Code and Data: a closer look

Judging by the steady stream of feedback I’ve gotten on it over the years, the following, which was part of my article on SIMD , has proven to be one of the most popular diagrams I’ve ever made. (It’s my vain suspicion that it had some influence on the Intel hyper-threading ads that previously adorned certain pages here at Ars.) This being the case, I want to develop our general discussion of the types of tasks computers do by first presenting this simple conceptual diagram and then elaborating on it and nuancing it until a more complete picture of the microprocessor emerges.

../../_images/processor_1.gif

The above diagram is a variation on the traditional way of representing a processor’s arithmetic logic unit (ALU), which is the part of the processor that does the actual addition, subtraction, etc. of numbers. However, instead of showing two operands entering the top ports and a result exiting the bottom (as is the custom in the literature) I’ve depicted a code stream and a data stream entering and a results stream leaving. For the purposes of our initial discussion, we can generalize by saying that the code stream is made up of different types of operations and the data stream consists of the data on which those operations operate. To illustrate this point and to put a more concrete face on the diagram above, imagine that one of those little black boxes is an addition operator (a “+” sign) and two of the white boxes contain the two integers to be added.

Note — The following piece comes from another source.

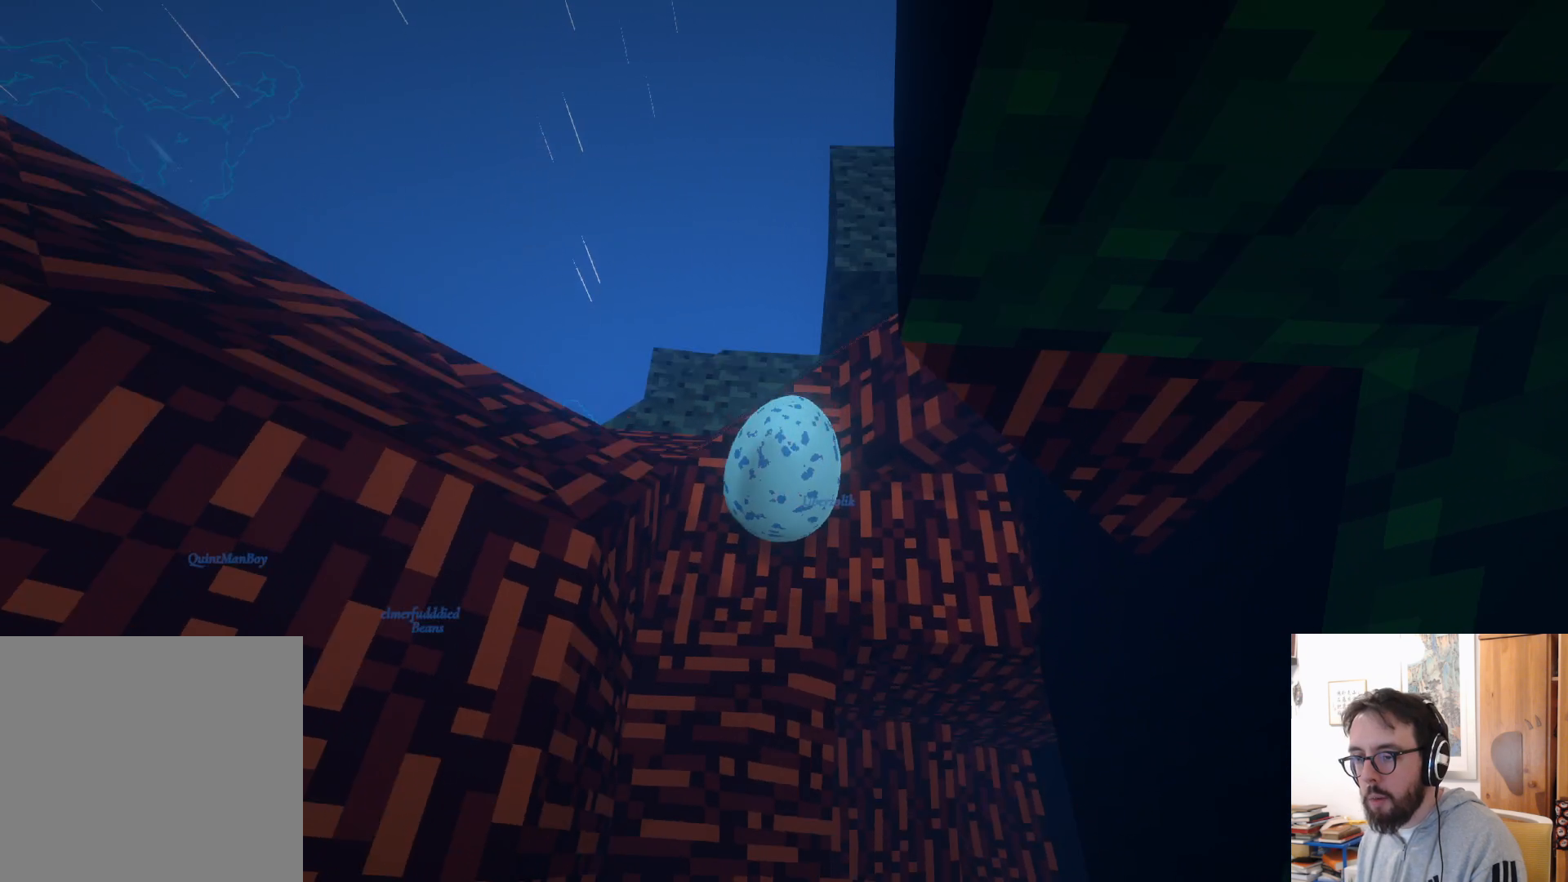
{"buttons": [], "left_stick": "center", "right_stick": "center", "events": [[100, "right_stick", "down-right"], [233, "right_stick", "right"], [417, "right_stick", "center"]]}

../../_images/processor_2.png

The kind of simple arithmetic operation pictured above represents the sort of thing that we intuitively think computers do: like a pocket calculator, the computer takes numbers and arithmetic operators (like +, -, /, >, <, etc.) as input, performs the requested operation, and then spits out the results. These results might be in the form of pixel values that make up a rendered scene in a computer game, or they might be entries in a spreadsheet.

meet the “file clerk”

This “calculator” model of computing, while appropriate in many respects, isn’t the only or even the best way to think about what computers do. As an alternative, consider the following definition of a computer:

A computer is a device that shuffles numbers around from place to place, reading,
writing, erasing, and rewriting different numbers in different locations according to

* a set of inputs,
* a fixed set of rules for processing those inputs,
* and the prior history of all the inputs that the computer has seen since it
  was last reset,

until a predefined set of criteria are met which cause the computer to halt.

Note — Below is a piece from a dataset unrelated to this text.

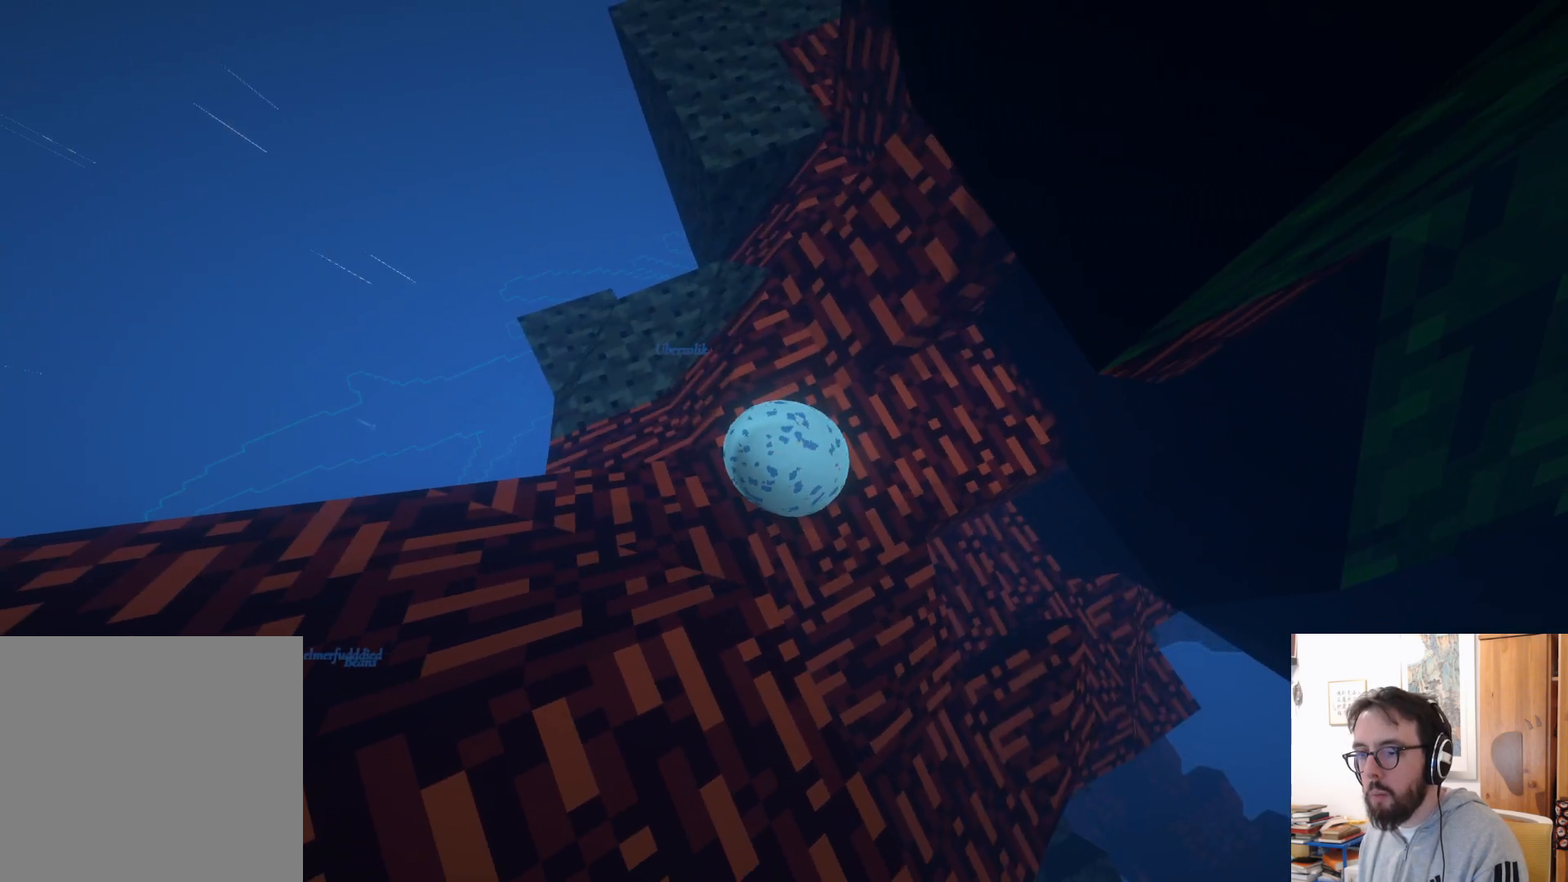
{"buttons": [], "left_stick": "up", "right_stick": "center", "events": [[383, "left_stick", "up"]]}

We might, after Richard Feynman(费曼), call this idea of a computer as a reader, writer, and shuffler of numbers the “file clerk”(档案管理者) model of computing (as opposed to the aforementioned calculator model). In the file clerk model, the computer accesses a large (theoretically infinite) store of numbers, arranged sequentially, for the purpose of altering that store to achieve a desired result. Once this desired result is achieved, the computer “halts” so that the now modified store of numbers can be read and interpreted by humans.

The file clerk model of computing might not initially strike you as all that useful, but as this article progresses you’ll begin to understand how important it is. Just to give you a general sense of its relevance here at the outset, I’ll point out that the power of this way of looking at computers lies in the fact that it emphasizes the end product of computation, and not the computation itself. After all, the purpose of computers isn’t to just “compute” in the abstract, but to produce usable results from a given data set. In other words, what matters in computing applications is not that you did some math, but that you started with a body of numbers, applied a sequence of operations to it, and got a list of results. Those results could, again, represent pixel values for a rendered scene or an environmental snapshot in a weather simulation. Indeed, the idea that a computer is a device that transforms one set of numbers into another should be intuitively(直观地) obvious to anyone who’s ever used a Photoshop filter.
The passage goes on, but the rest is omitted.